_Instructions for the task_: Output the full listing below exactly as it reads, and skip anything that is a picture.

_Dataset content_:
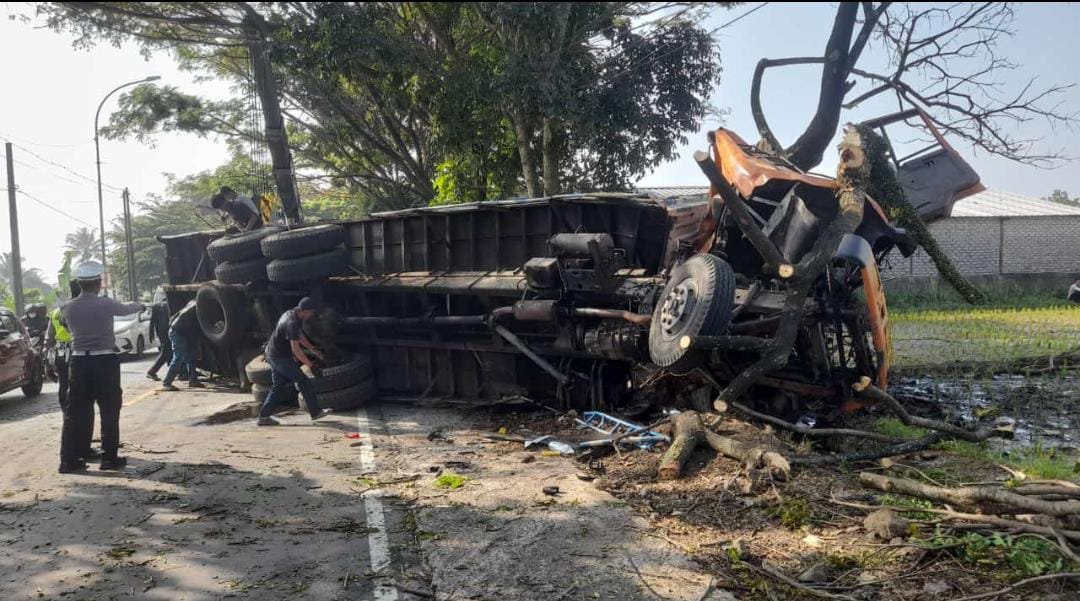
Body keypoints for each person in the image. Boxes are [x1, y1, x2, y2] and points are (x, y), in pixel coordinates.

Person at [58, 262, 143, 474]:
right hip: (104, 361)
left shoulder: (67, 307)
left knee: (75, 412)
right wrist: (139, 305)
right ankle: (109, 458)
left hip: (78, 363)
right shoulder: (105, 304)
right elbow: (127, 309)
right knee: (109, 409)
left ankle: (69, 460)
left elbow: (65, 325)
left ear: (79, 283)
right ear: (98, 283)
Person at [46, 281, 99, 462]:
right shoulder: (78, 310)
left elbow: (49, 339)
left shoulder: (57, 311)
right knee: (83, 403)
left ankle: (74, 445)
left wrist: (47, 363)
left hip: (61, 356)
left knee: (66, 398)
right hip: (78, 355)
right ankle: (82, 448)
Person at [256, 297, 331, 426]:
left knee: (278, 387)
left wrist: (313, 350)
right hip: (279, 357)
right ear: (306, 311)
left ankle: (263, 417)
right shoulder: (292, 322)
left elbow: (299, 336)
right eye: (312, 312)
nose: (312, 315)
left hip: (273, 353)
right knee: (303, 381)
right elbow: (296, 350)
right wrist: (311, 366)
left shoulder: (293, 314)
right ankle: (315, 412)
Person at [160, 300, 204, 391]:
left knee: (191, 356)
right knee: (179, 357)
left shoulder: (193, 303)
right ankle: (167, 382)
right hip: (178, 332)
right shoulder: (201, 309)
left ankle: (193, 380)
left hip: (181, 331)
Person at [145, 299, 172, 381]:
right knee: (166, 351)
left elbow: (152, 320)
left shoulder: (157, 305)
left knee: (168, 351)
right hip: (167, 331)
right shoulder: (168, 305)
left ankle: (175, 371)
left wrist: (152, 333)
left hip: (160, 331)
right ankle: (152, 371)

_Task result_:
Body keypoints for each person in the image. Boxes are [x1, y1, x2, y2] and points are (x, y), in pixel coordinates.

Person at [58, 262, 143, 474]:
right hip: (104, 361)
left shoulder: (67, 307)
left knee: (75, 412)
right wrist: (139, 305)
right ankle: (109, 458)
left hip: (78, 363)
right shoulder: (105, 304)
right elbow: (127, 309)
right knee: (109, 409)
left ankle: (69, 460)
left elbow: (65, 325)
left ear: (79, 283)
right ear: (98, 283)
Person at [46, 281, 99, 462]:
right shoulder: (78, 310)
left elbow: (49, 339)
left shoulder: (57, 311)
right knee: (83, 403)
left ankle: (74, 445)
left wrist: (47, 363)
left hip: (61, 356)
left knee: (66, 398)
right hip: (78, 355)
right ankle: (82, 448)
Person at [256, 297, 331, 426]:
left knee: (278, 387)
left wrist: (313, 350)
right hip: (279, 357)
right ear: (306, 311)
left ankle: (263, 417)
right shoulder: (292, 322)
left elbow: (299, 336)
right eye: (312, 312)
nose: (312, 315)
left hip: (273, 353)
right knee: (303, 381)
right elbow: (296, 350)
right wrist: (311, 366)
left shoulder: (293, 314)
right ankle: (315, 412)
Person at [160, 300, 204, 391]:
left knee: (191, 356)
right knee: (179, 357)
left shoulder: (193, 303)
right ankle: (167, 382)
right hip: (178, 332)
right shoulder: (201, 309)
left ankle: (193, 380)
left hip: (181, 331)
Person at [145, 299, 172, 381]:
right knee: (166, 351)
left elbow: (152, 320)
left shoulder: (157, 305)
left knee: (168, 351)
right hip: (167, 331)
right shoulder: (168, 305)
left ankle: (175, 371)
left wrist: (152, 333)
left hip: (160, 331)
right ankle: (152, 371)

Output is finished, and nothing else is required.